Items listed in a dataset:
※

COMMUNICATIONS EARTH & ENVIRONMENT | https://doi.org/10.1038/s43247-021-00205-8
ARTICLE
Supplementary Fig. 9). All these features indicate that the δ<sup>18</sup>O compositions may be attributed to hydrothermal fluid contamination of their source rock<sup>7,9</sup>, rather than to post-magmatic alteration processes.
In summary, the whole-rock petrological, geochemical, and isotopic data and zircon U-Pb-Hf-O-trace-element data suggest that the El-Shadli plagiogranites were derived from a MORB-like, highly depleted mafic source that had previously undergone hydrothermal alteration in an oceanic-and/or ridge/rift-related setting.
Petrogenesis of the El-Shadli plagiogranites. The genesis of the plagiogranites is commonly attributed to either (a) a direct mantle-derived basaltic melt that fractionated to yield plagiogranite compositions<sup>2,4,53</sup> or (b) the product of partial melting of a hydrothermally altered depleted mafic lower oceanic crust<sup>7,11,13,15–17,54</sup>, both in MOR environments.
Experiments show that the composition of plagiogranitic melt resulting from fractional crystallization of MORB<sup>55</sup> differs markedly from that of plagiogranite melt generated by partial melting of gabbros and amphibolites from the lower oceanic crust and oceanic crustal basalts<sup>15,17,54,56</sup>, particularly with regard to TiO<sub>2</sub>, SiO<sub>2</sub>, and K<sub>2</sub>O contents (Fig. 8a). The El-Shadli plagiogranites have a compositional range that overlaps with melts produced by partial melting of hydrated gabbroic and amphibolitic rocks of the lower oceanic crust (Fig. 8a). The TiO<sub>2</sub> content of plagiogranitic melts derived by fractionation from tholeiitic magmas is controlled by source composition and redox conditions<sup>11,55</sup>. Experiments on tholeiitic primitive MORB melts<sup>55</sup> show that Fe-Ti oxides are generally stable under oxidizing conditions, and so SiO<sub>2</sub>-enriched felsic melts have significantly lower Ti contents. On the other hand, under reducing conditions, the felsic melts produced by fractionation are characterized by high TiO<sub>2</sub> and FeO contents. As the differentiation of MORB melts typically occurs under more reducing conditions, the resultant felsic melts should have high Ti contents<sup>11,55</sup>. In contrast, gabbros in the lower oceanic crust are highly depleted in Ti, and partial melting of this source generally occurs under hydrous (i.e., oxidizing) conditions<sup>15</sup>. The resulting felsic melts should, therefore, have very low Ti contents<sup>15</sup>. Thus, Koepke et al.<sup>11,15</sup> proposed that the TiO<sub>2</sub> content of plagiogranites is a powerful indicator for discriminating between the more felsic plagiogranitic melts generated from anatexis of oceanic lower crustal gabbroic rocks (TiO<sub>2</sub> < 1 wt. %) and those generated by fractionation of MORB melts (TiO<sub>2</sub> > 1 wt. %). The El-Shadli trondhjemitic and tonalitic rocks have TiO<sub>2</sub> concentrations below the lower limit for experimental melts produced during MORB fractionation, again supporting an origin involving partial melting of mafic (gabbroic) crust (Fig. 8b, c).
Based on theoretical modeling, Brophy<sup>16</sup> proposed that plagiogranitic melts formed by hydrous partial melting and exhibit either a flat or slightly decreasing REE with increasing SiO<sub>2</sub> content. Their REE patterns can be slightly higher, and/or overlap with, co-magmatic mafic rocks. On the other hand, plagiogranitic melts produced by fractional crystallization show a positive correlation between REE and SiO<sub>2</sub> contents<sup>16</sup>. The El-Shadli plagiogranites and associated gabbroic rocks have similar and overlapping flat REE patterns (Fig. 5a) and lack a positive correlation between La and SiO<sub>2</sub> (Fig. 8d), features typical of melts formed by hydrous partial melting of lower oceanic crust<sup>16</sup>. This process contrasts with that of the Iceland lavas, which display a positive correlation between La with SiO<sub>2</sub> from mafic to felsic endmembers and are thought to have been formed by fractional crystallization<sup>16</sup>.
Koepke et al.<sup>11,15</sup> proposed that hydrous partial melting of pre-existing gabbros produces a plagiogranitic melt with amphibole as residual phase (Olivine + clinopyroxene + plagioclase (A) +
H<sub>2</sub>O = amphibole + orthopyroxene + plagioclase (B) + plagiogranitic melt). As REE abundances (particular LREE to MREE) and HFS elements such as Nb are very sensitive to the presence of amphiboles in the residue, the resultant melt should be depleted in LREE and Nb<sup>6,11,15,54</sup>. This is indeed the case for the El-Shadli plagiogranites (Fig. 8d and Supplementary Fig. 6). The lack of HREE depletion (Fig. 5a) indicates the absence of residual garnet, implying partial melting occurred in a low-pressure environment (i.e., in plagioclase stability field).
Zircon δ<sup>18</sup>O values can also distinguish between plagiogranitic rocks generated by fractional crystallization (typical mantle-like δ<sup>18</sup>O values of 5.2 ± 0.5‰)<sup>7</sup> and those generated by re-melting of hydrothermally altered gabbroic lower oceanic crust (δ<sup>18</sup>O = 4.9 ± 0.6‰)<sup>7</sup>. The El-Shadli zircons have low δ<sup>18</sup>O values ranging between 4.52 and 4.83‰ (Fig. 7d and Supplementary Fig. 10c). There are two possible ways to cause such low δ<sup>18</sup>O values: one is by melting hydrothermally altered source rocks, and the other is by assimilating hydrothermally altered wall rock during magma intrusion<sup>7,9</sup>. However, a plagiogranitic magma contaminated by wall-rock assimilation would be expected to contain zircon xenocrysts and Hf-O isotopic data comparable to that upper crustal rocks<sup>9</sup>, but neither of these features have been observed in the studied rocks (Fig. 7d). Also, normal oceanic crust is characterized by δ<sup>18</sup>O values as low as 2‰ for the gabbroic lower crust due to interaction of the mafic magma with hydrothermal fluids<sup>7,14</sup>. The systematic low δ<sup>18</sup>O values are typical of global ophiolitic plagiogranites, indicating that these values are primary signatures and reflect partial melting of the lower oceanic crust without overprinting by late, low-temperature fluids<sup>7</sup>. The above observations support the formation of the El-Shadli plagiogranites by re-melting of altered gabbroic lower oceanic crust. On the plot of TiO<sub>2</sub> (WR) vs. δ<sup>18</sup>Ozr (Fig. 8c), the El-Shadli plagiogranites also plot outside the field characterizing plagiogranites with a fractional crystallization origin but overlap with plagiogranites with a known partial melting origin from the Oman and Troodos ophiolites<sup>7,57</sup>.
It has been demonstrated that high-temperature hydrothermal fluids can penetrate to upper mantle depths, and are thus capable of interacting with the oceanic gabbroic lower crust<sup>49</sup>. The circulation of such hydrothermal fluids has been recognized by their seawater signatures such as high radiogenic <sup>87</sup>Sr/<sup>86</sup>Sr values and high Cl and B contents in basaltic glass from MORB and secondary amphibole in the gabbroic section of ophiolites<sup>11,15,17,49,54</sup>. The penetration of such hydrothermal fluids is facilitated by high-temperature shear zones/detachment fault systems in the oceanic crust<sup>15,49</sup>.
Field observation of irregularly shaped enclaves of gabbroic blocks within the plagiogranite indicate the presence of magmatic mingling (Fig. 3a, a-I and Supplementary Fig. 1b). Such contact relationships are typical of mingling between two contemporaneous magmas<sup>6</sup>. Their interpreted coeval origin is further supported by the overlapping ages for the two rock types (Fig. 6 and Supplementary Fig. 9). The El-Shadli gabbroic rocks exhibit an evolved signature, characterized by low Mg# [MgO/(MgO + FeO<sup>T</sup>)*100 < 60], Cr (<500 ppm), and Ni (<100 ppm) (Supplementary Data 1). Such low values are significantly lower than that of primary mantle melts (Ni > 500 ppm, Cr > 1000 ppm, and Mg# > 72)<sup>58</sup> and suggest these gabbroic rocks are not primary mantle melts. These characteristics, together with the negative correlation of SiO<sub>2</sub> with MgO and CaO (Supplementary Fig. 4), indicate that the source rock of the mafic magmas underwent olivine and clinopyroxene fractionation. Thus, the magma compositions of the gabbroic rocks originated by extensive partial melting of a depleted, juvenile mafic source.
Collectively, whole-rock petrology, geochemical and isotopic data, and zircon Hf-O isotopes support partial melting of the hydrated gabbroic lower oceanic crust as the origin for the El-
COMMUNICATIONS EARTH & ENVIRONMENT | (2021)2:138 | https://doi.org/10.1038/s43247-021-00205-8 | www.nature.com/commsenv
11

※

Problem description = Your answer must be the line with "Collectively, whole-rock petrology, geochemical" and all lines after it through the final line of the entries, copied exactly and with nothing added.

Task solution =
Collectively, whole-rock petrology, geochemical and isotopic data, and zircon Hf-O isotopes support partial melting of the hydrated gabbroic lower oceanic crust as the origin for the El-
COMMUNICATIONS EARTH & ENVIRONMENT | (2021)2:138 | https://doi.org/10.1038/s43247-021-00205-8 | www.nature.com/commsenv
11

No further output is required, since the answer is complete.